## WHAT YOU HAVE TO DO
Transcribe the entries below without changing a word, and omit every picture.

## GIVEN RECORDS
=== Begin Enclosure ===

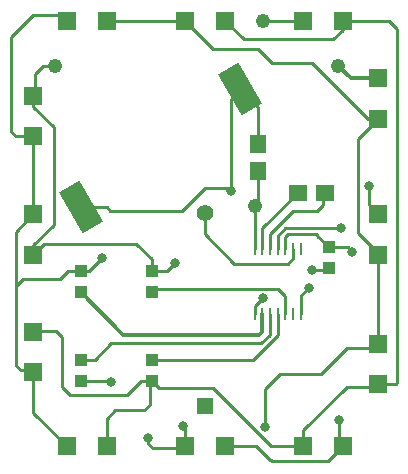
<source format=gbr>
%FSLAX23Y23*%
%MOIN*%
G04 EasyPC Gerber Version 16.0.6 Build 3249 *
%ADD15R,0.00984X0.03937*%
%ADD19R,0.03937X0.04291*%
%ADD80R,0.05500X0.06000*%
%ADD17R,0.05500X0.05500*%
%ADD14R,0.06300X0.06300*%
%ADD16R,0.06000X0.05500*%
%ADD21C,0.01000*%
%ADD23C,0.01181*%
%ADD22C,0.03200*%
%ADD20C,0.04800*%
%ADD18C,0.05500*%
%AMT71*0 Rectangle Pad at angle 30*21,1,0.07874,0.15748,0,0,30*%
%ADD71T71*%
X0Y0D02*
D02*
D14*
X4199Y4617D03*
Y4751D03*
Y5010D03*
Y5144D03*
Y5404D03*
Y5538D03*
X4310Y4373D03*
Y5790D03*
X4444Y4373D03*
Y5790D03*
X4703Y4373D03*
Y5790D03*
X4837Y4373D03*
Y5790D03*
X5097Y4373D03*
Y5790D03*
X5231Y4373D03*
Y5790D03*
X5349Y4577D03*
Y4711D03*
Y5010D03*
Y5144D03*
Y5463D03*
Y5597D03*
D02*
D15*
X4937Y4812D03*
Y5028D03*
X4962Y4812D03*
Y5028D03*
X4988Y4812D03*
Y5028D03*
X5013Y4812D03*
Y5028D03*
X5039Y4812D03*
Y5028D03*
X5065Y4812D03*
Y5028D03*
X5090Y4812D03*
Y5028D03*
D02*
D16*
X5080Y5215D03*
X5170D03*
D02*
D17*
X4770Y4506D03*
D02*
D18*
Y5150D03*
D02*
D19*
X4357Y4590D03*
Y4660D03*
Y4885D03*
Y4955D03*
X4593Y4590D03*
Y4660D03*
Y4885D03*
Y4955D03*
X5184Y4964D03*
Y5034D03*
D02*
D71*
X4357Y5168D03*
X4888Y5562D03*
D02*
D20*
X4270Y5640D03*
X4936Y5172D03*
X4963Y5790D03*
X5215Y5640D03*
D02*
D21*
X4140Y4900D02*
Y5085D01*
X4199Y5144*
X4140Y4900D02*
Y4640D01*
X4156Y4625*
X4191*
X4199Y4617*
Y4483*
X4310Y4373*
X4199Y5010D02*
Y5042D01*
X4266Y5109*
Y5436*
X4199Y5503*
Y5538*
Y5404D02*
X4140D01*
X4125Y5420*
Y5735*
X4199Y5810*
X4290*
X4310Y5790*
X4199Y5404D02*
Y5144D01*
X4270Y5640D02*
X4231D01*
X4203Y5613*
Y5542*
X4199Y5538*
X4357Y4590D02*
X4455D01*
X4459Y4585*
X4357Y4660D02*
X4404D01*
X4459Y4715*
X4959*
X4987Y4743*
Y4811*
X4988Y4812*
X4357Y4955D02*
X4384D01*
X4428Y4999*
X4357Y4955D02*
X4313D01*
X4286Y4928*
X4164*
X4140Y4904*
Y4900*
X4357Y5168D02*
X4443D01*
X4455Y5156*
X4695*
X4770Y5231*
X4857*
Y5223*
X4444Y4373D02*
Y4463D01*
X4471Y4491*
X4569*
X4589Y4510*
Y4586*
X4593Y4590*
X4444Y5790D02*
X4703D01*
X4581Y4400D02*
Y4380D01*
X4597Y4365*
X4695*
X4703Y4373*
X4593Y4590D02*
X4558D01*
X4510Y4542*
X4321*
X4294Y4569*
Y4735*
X4274Y4754*
X4203*
X4199Y4751*
X4593Y4660D02*
X4931D01*
X5014Y4743*
Y4811*
X5013Y4812*
X4593Y4885D02*
Y4896D01*
X5014*
X5038Y4872*
Y4816*
X5039Y4815*
Y4812*
X4593Y4955D02*
X4644D01*
X4672Y4983*
X4593Y4955D02*
Y4995D01*
X4542Y5046*
X4235*
X4199Y5010*
X4703Y4373D02*
Y4436D01*
X4699Y4440*
X4837Y4373D02*
X4940D01*
X4987Y4325*
X4991*
X4995Y4321*
X5180*
X5231Y4373*
X4857Y5223D02*
Y5530D01*
X4888Y5562*
X4937Y4812D02*
Y4838D01*
X4963Y4865*
X4937Y5028D02*
Y5171D01*
X4936Y5172*
X4947Y5288D02*
Y5184D01*
X4936Y5172*
X4947Y5378D02*
Y5503D01*
X4888Y5562*
X4962Y5028D02*
Y5098D01*
X5080Y5215*
X4971Y4436D02*
Y4562D01*
X5022Y4613*
X5156*
X5243Y4699*
X5337*
X5349Y4711*
X4988Y5028D02*
Y5078D01*
X5065Y5156*
X5144*
X5164Y5176*
Y5209*
X5170Y5215*
X5013Y5028D02*
Y5072D01*
X5038Y5097*
X5223*
X5039Y5028D02*
Y5070D01*
X5046Y5077*
X5144*
Y5073*
X5184Y5034*
X5065Y5028D02*
Y5000D01*
X5065Y4999*
X5046Y4979*
X4869*
X4770Y5077*
Y5150*
X5090Y4812D02*
Y4874D01*
X5117Y4900*
X5097Y4373D02*
X4991D01*
X4798Y4565*
X4617*
X4593Y4590*
X5097Y4373D02*
Y4424D01*
X5243Y4569*
X5341*
X5349Y4577*
X5097Y5790D02*
X4963D01*
X5128Y4959D02*
X5179D01*
X5184Y4964*
Y5034D02*
X5247D01*
X5262Y5018*
X5219Y4459D02*
Y4384D01*
X5231Y4373*
Y5790D02*
Y5758D01*
X5199Y5727*
X4900*
X4837Y5790*
X5317Y5239D02*
Y5176D01*
X5349Y5144*
Y4577D02*
X5408D01*
X5412Y4581*
Y5762*
X5384Y5790*
X5231*
X5349Y4711D02*
Y5010D01*
Y5014*
X5282Y5081*
Y5396*
X5349Y5463*
X5314*
X5128Y5648*
X4995*
X4947Y5695*
X4798*
X4703Y5790*
D02*
D22*
X4428Y4999D03*
X4459Y4585D03*
X4581Y4400D03*
X4672Y4983D03*
X4699Y4440D03*
X4857Y5223D03*
X4963Y4865D03*
X4971Y4436D03*
X5117Y4900D03*
X5128Y4959D03*
X5219Y4459D03*
X5223Y5097D03*
X5262Y5018D03*
X5317Y5239D03*
D02*
D23*
X4962Y4812D02*
Y4753D01*
X4951Y4743*
X4499*
X4357Y4885*
X5349Y5597D02*
X5258D01*
X5215Y5640*
D02*
D80*
X4947Y5288D03*
Y5378D03*
X0Y0D02*
M02*

</source>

=== End Enclosure ===

## ANSWER TO THE PROBLEM
<source format=gbr>
%FSLAX23Y23*%
%MOIN*%
G04 EasyPC Gerber Version 16.0.6 Build 3249 *
%ADD15R,0.00984X0.03937*%
%ADD19R,0.03937X0.04291*%
%ADD80R,0.05500X0.06000*%
%ADD17R,0.05500X0.05500*%
%ADD14R,0.06300X0.06300*%
%ADD16R,0.06000X0.05500*%
%ADD21C,0.01000*%
%ADD23C,0.01181*%
%ADD22C,0.03200*%
%ADD20C,0.04800*%
%ADD18C,0.05500*%
%AMT71*0 Rectangle Pad at angle 30*21,1,0.07874,0.15748,0,0,30*%
%ADD71T71*%
X0Y0D02*
D02*
D14*
X4199Y4617D03*
Y4751D03*
Y5010D03*
Y5144D03*
Y5404D03*
Y5538D03*
X4310Y4373D03*
Y5790D03*
X4444Y4373D03*
Y5790D03*
X4703Y4373D03*
Y5790D03*
X4837Y4373D03*
Y5790D03*
X5097Y4373D03*
Y5790D03*
X5231Y4373D03*
Y5790D03*
X5349Y4577D03*
Y4711D03*
Y5010D03*
Y5144D03*
Y5463D03*
Y5597D03*
D02*
D15*
X4937Y4812D03*
Y5028D03*
X4962Y4812D03*
Y5028D03*
X4988Y4812D03*
Y5028D03*
X5013Y4812D03*
Y5028D03*
X5039Y4812D03*
Y5028D03*
X5065Y4812D03*
Y5028D03*
X5090Y4812D03*
Y5028D03*
D02*
D16*
X5080Y5215D03*
X5170D03*
D02*
D17*
X4770Y4506D03*
D02*
D18*
Y5150D03*
D02*
D19*
X4357Y4590D03*
Y4660D03*
Y4885D03*
Y4955D03*
X4593Y4590D03*
Y4660D03*
Y4885D03*
Y4955D03*
X5184Y4964D03*
Y5034D03*
D02*
D71*
X4357Y5168D03*
X4888Y5562D03*
D02*
D20*
X4270Y5640D03*
X4936Y5172D03*
X4963Y5790D03*
X5215Y5640D03*
D02*
D21*
X4140Y4900D02*
Y5085D01*
X4199Y5144*
X4140Y4900D02*
Y4640D01*
X4156Y4625*
X4191*
X4199Y4617*
Y4483*
X4310Y4373*
X4199Y5010D02*
Y5042D01*
X4266Y5109*
Y5436*
X4199Y5503*
Y5538*
Y5404D02*
X4140D01*
X4125Y5420*
Y5735*
X4199Y5810*
X4290*
X4310Y5790*
X4199Y5404D02*
Y5144D01*
X4270Y5640D02*
X4231D01*
X4203Y5613*
Y5542*
X4199Y5538*
X4357Y4590D02*
X4455D01*
X4459Y4585*
X4357Y4660D02*
X4404D01*
X4459Y4715*
X4959*
X4987Y4743*
Y4811*
X4988Y4812*
X4357Y4955D02*
X4384D01*
X4428Y4999*
X4357Y4955D02*
X4313D01*
X4286Y4928*
X4164*
X4140Y4904*
Y4900*
X4357Y5168D02*
X4443D01*
X4455Y5156*
X4695*
X4770Y5231*
X4857*
Y5223*
X4444Y4373D02*
Y4463D01*
X4471Y4491*
X4569*
X4589Y4510*
Y4586*
X4593Y4590*
X4444Y5790D02*
X4703D01*
X4581Y4400D02*
Y4380D01*
X4597Y4365*
X4695*
X4703Y4373*
X4593Y4590D02*
X4558D01*
X4510Y4542*
X4321*
X4294Y4569*
Y4735*
X4274Y4754*
X4203*
X4199Y4751*
X4593Y4660D02*
X4931D01*
X5014Y4743*
Y4811*
X5013Y4812*
X4593Y4885D02*
Y4896D01*
X5014*
X5038Y4872*
Y4816*
X5039Y4815*
Y4812*
X4593Y4955D02*
X4644D01*
X4672Y4983*
X4593Y4955D02*
Y4995D01*
X4542Y5046*
X4235*
X4199Y5010*
X4703Y4373D02*
Y4436D01*
X4699Y4440*
X4837Y4373D02*
X4940D01*
X4987Y4325*
X4991*
X4995Y4321*
X5180*
X5231Y4373*
X4857Y5223D02*
Y5530D01*
X4888Y5562*
X4937Y4812D02*
Y4838D01*
X4963Y4865*
X4937Y5028D02*
Y5171D01*
X4936Y5172*
X4947Y5288D02*
Y5184D01*
X4936Y5172*
X4947Y5378D02*
Y5503D01*
X4888Y5562*
X4962Y5028D02*
Y5098D01*
X5080Y5215*
X4971Y4436D02*
Y4562D01*
X5022Y4613*
X5156*
X5243Y4699*
X5337*
X5349Y4711*
X4988Y5028D02*
Y5078D01*
X5065Y5156*
X5144*
X5164Y5176*
Y5209*
X5170Y5215*
X5013Y5028D02*
Y5072D01*
X5038Y5097*
X5223*
X5039Y5028D02*
Y5070D01*
X5046Y5077*
X5144*
Y5073*
X5184Y5034*
X5065Y5028D02*
Y5000D01*
X5065Y4999*
X5046Y4979*
X4869*
X4770Y5077*
Y5150*
X5090Y4812D02*
Y4874D01*
X5117Y4900*
X5097Y4373D02*
X4991D01*
X4798Y4565*
X4617*
X4593Y4590*
X5097Y4373D02*
Y4424D01*
X5243Y4569*
X5341*
X5349Y4577*
X5097Y5790D02*
X4963D01*
X5128Y4959D02*
X5179D01*
X5184Y4964*
Y5034D02*
X5247D01*
X5262Y5018*
X5219Y4459D02*
Y4384D01*
X5231Y4373*
Y5790D02*
Y5758D01*
X5199Y5727*
X4900*
X4837Y5790*
X5317Y5239D02*
Y5176D01*
X5349Y5144*
Y4577D02*
X5408D01*
X5412Y4581*
Y5762*
X5384Y5790*
X5231*
X5349Y4711D02*
Y5010D01*
Y5014*
X5282Y5081*
Y5396*
X5349Y5463*
X5314*
X5128Y5648*
X4995*
X4947Y5695*
X4798*
X4703Y5790*
D02*
D22*
X4428Y4999D03*
X4459Y4585D03*
X4581Y4400D03*
X4672Y4983D03*
X4699Y4440D03*
X4857Y5223D03*
X4963Y4865D03*
X4971Y4436D03*
X5117Y4900D03*
X5128Y4959D03*
X5219Y4459D03*
X5223Y5097D03*
X5262Y5018D03*
X5317Y5239D03*
D02*
D23*
X4962Y4812D02*
Y4753D01*
X4951Y4743*
X4499*
X4357Y4885*
X5349Y5597D02*
X5258D01*
X5215Y5640*
D02*
D80*
X4947Y5288D03*
Y5378D03*
X0Y0D02*
M02*

</source>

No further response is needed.